2º Ao químico, que vive internado em seus laboratórios, deixo a minha paciência. Por longos anos esperei que as pesquisas científicas fossem capaz de produzir substâncias que me transformasse novamente em água límpida, transparente e cheia de vida. No mundo, de hoje, cada vez mais, há agentes poluidores, produzindo mais e mais lixo. Os que tentam reverter esse quadro não conseguem dar conta de sua tarefa. Haja paciência!

3º - Aos animais, aqui representados por uma onça, que por ser irracional e depender das ações dos homens, para que continue a perpetuação de sua espécie, deixo a minha capacidade de adaptação. Vez por outra seu habitat natural é modificado ou diminuído pelo homem.
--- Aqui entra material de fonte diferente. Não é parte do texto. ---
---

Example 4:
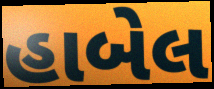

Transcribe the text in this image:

હાબેલ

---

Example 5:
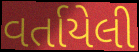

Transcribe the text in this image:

વર્તાયેલીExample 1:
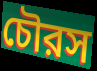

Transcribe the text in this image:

চৌরস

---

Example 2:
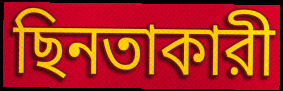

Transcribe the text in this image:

ছিনতাকারী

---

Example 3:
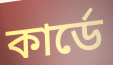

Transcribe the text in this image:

কার্ডে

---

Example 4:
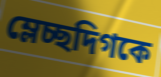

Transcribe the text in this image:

ম্লেচ্ছদিগকে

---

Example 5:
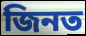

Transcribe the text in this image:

জিনতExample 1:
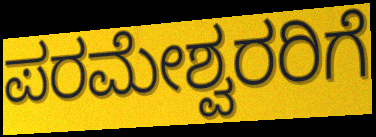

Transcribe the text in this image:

ಪರಮೇಶ್ವರರಿಗೆ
Ora por sua expansão econômica desordenada, ora por intermédio dos agentes poluidores derramados nos rios e lagos.

Por não ter a capacidade de defender as áreas que habitam, é meu desejo que a criança seja conscientizada para que se torne um futuro defensor dos bens da natureza, em particular os animais, como forma de legar aos seus descendentes a riqueza da fauna hoje existente.

4º- Ao industrial consciente deixo o meu espírito de luta para que o seu exemplo, de se preocupar com o meio ambiente, seja disseminado a todos os outros industriais. Aproveito a oportunidade para agradecê-lo por ter investido recursos financeiros na eliminação de detritos tóxicos e na reutilização da água consumida pela sua fábrica. Tudo isso contribuirá com a melhoria da qualidade de vida no planeta, proporcionando um crescimento sustentável.
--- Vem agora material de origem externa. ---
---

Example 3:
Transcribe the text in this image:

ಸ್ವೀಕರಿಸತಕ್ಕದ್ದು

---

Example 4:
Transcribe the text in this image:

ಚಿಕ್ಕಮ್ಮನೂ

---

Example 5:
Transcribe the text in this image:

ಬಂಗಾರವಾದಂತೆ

5º- Ao político honesto deixo a minha perseverança. Acostumado que está a trocar a retórica demagógica por ações efetivas de cobrança dos governos instituídos, no que concernem as leis existentes, para que continue a insistir em seus propósitos e possa ser mais um aliado na defesa do meio ambiente. Que perseverem em manter nas mentes de seus fiéis eleitores a necessidade de defender a boa causa de manter afastado das florestas e mananciais hídricos os gananciosos empresários nacionais e estrangeiros que só visam o lucro. O que se percebe é que esses inescrupulosos empresários estão tentando reviver a colonização e a espoliação de nossas riquezas naturais. Simplesmente, usam e abusam do meio ambiente para explorar o nosso país.

As ações efetivas dos políticos honestos, comprometidos com o bem comum, devem continuar vencendo aqueles que, dia após dia, só tem como propósito se locupletarem em nome de um falso progresso, conseguindo com isso, tão somente, a destruição do meio ambiente, comprometendo a vida na terra.
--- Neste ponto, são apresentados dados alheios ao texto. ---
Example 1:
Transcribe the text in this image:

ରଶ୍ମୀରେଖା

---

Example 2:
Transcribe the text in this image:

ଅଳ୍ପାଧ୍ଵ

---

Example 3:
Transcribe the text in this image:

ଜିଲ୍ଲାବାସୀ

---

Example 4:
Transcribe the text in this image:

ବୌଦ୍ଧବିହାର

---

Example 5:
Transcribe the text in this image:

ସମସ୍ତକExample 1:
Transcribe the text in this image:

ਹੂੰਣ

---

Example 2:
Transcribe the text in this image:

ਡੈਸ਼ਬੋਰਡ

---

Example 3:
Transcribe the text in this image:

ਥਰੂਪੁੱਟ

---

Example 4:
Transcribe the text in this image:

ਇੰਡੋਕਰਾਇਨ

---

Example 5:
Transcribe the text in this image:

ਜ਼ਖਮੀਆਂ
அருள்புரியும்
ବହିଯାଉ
6º - Finalmente, à criança deixo a minha esperança de que por suas atitudes, no presente e no futuro, se torne uma pessoa consciente da importância da preservação dos mananciais hídricos puros e livres da poluição, que garantirão a vida na Terra. A criança é a esperança do mundo. É o herdeiro dos bens da natureza. Por tudo isso, deve ser preparado para receber no futuro a maior herança da humanidade: o direito à vida.

A educação infantil deve incluir, em todos os anos de estudo, os ensinamentos de como cuidar do meio ambiente. Como conseqüência disso, resultará um adulto capaz de lutar por um mundo melhor.

 

7º - Aos governantes, que detém a responsabilidade da manutenção dos objetivos vitais da nação, que fique a mensagem de que suas parcas ações têm sido extremamente danosas às gerações presentes e futuras. A inépcia tem sido a tônica. A falta de atitudes coerentes com os discursos eleitoreiros está cansando a população. Em resumo, devem deixar a retórica demagógica para partirem para ações realmente efetivas. Não basta ter um país com imensas riquezas naturais, é preciso ter visão de futuro e comprometimento com o crescimento sustentado, protegendo com firmeza o que nos foi legado por nossos antecessores, ou mesmo, corrigindo o que foi feito de forma errada.

Por fim, para que se cumpram os meus desejos, manifestados nesse testamento, convoco a todos os seres humanos que venham a tomar conhecimento deste documento a se tornarem fiscalizadores do seu cumprimento, em nome de sua própria e da sobrevivência das futuras gerações.

 

Assinado: Água Viva Quase Morta da Silva.